The Atlanta-based hospital plays host to a group of high-strung survivors, including dictatorial police officer Dawn Lerner, who comes armed with a short-fuse temper that leads her to smack Beth around a couple of times throughout the episode; bespectacled doctor Steven Edwards, an art-appreciating coward who uses Beth to dispose of his only medical competition; lollipop enthusiast Noah, Dawn’s scrawny ward with big dreams of freedom; and Officer Gorman, yet another lollipop enthusiast, albeit a much more devious one.
If the people of Grayden help you out, you must return the favor until your debt is paid.
Which is exactly what she does.
Beth teams together with Noah for a hastily realized escape attempt, using lollipops and handguns to kill her way out the door.
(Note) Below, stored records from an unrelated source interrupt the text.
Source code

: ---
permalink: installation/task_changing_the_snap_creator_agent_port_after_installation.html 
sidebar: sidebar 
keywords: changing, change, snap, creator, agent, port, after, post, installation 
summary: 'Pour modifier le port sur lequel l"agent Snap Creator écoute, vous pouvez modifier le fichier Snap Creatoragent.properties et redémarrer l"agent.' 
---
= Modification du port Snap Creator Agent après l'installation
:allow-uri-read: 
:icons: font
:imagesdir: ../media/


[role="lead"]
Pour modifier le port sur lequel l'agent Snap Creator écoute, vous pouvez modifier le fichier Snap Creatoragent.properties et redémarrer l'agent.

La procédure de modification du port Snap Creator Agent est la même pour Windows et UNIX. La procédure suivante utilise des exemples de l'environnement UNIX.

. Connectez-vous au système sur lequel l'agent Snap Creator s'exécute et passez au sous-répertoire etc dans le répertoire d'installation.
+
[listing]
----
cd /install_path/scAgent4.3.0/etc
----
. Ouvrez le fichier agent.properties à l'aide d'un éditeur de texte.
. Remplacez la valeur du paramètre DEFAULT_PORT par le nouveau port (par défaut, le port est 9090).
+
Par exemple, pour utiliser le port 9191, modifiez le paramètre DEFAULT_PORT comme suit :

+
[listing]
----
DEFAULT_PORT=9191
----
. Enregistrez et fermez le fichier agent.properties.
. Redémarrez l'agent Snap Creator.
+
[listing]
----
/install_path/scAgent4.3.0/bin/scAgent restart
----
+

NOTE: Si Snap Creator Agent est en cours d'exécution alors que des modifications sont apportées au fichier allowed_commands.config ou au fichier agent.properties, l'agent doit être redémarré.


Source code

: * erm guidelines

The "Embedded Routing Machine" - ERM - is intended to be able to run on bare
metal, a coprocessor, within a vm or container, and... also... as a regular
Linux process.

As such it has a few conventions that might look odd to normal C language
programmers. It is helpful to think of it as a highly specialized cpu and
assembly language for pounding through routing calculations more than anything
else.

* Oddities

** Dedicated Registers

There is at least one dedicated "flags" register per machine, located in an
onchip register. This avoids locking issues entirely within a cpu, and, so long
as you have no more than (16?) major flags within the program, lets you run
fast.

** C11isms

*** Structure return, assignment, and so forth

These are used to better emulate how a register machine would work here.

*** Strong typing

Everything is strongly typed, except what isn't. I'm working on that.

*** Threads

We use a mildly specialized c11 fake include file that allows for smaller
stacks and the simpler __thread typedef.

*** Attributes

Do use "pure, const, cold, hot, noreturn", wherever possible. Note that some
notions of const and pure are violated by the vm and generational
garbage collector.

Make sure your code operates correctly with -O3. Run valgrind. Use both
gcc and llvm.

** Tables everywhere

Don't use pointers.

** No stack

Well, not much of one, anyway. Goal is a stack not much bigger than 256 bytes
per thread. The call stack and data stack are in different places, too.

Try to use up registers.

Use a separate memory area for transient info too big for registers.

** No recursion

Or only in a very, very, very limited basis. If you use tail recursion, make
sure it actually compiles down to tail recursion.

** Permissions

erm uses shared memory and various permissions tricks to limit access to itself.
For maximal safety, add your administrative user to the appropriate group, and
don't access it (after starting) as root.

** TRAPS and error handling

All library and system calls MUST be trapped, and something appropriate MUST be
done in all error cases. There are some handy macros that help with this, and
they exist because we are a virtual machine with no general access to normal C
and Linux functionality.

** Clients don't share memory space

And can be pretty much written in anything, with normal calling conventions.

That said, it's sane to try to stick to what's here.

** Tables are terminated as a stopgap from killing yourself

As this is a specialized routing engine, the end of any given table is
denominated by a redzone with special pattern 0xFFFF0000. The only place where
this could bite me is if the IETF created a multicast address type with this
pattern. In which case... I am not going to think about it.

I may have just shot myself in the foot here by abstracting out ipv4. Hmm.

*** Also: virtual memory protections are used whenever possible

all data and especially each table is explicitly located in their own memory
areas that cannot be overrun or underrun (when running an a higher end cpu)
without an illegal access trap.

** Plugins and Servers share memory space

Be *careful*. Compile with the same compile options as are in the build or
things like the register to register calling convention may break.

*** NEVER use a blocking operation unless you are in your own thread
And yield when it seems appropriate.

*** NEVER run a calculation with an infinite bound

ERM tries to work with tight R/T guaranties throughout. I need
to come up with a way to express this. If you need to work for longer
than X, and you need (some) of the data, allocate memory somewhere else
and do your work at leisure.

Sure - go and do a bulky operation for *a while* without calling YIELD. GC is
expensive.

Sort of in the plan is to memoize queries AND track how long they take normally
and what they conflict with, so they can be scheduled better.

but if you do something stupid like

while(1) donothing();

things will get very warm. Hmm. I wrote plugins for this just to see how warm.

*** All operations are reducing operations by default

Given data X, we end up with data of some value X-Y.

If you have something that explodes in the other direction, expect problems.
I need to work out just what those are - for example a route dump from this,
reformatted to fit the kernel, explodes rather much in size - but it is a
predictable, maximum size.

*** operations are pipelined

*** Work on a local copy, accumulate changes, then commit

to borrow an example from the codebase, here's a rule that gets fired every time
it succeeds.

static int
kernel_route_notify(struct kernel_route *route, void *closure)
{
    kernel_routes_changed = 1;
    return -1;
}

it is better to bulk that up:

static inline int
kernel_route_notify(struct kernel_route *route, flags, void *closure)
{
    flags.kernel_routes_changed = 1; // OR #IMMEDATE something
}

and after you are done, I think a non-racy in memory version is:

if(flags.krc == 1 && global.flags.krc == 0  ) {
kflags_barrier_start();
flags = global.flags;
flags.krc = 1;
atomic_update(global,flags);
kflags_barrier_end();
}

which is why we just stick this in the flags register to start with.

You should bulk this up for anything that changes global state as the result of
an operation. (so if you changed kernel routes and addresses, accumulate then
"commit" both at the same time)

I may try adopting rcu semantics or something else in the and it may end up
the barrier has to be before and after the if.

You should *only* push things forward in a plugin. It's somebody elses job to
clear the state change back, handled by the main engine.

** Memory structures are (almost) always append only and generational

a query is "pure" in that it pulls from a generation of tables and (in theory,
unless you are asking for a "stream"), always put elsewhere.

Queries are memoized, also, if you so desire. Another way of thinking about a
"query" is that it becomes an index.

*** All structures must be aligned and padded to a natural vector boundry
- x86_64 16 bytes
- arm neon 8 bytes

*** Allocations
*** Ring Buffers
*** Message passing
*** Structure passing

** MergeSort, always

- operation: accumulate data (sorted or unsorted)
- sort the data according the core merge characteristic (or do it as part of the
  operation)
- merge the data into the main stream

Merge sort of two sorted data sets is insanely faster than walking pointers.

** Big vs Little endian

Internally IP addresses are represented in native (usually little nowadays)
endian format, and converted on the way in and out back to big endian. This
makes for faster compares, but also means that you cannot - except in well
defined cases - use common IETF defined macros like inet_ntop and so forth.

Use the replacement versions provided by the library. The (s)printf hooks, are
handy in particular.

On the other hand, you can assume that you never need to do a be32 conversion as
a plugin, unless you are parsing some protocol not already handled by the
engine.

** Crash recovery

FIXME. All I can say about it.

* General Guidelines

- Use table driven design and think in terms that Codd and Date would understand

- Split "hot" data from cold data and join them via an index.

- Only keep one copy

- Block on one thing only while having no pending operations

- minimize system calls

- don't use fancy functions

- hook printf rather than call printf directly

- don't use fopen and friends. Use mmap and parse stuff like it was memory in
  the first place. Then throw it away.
She doesn’t make it all the way home, but her willingness to try allows Noah to escape. That one victory is enough to put a smile on Beth’s face.
And here’s another reason to smile: By the end of the episode, a familiar face becomes Grayden’s newest resident: Carol Peletier, apparently unconscious and in need of Grayden’s unorthodox medical attention. It’s just as likely that Carol’s faking her injuries, looking for a way to infiltrate the hospital and get Beth the hell out of dodge. Given Carol’s track record, the Graydenites should be shaking in their boots right about now.
Aside from the brief glimpse of Carol, “Slabtown” was all Beth, all the time, without any of the other series regulars in the mix. As such, it lacked the intense drive of season five’s first three episodes, some of the best hours that Walking Dead has ever offered up. But it shined a light on a new corner of the world we hadn’t yet seen, with one of the show’s more underrated characters front and center. Depending on what Carol brings to the table now that she’s reunited with Beth, the Grayden story could be well worth the detour.
Still, something about “Slabtown” raises an alarm. Part of the reason Walking Dead has worked so well over the past few weeks is its emphasis on the ensemble, the evolution of Rick’s group, and the kill-or-be-killed-and-eaten stakes stemming from the late, great Gareth and his Terminus thugs. Spending an entire hour with Beth and only Beth feels like a move out of Walking Dead‘s season four playbook; not necessarily the worst thing in the world, but a bit of a momentum-killer in a time where Walking Dead was doing away with the filler.
But it’s as Officer Gorman says: everything costs something. If the price of those first three season five episodes is a somewhat slower-paced look at another side of the Walking Dead universe, it’s a price we’re willing to pay.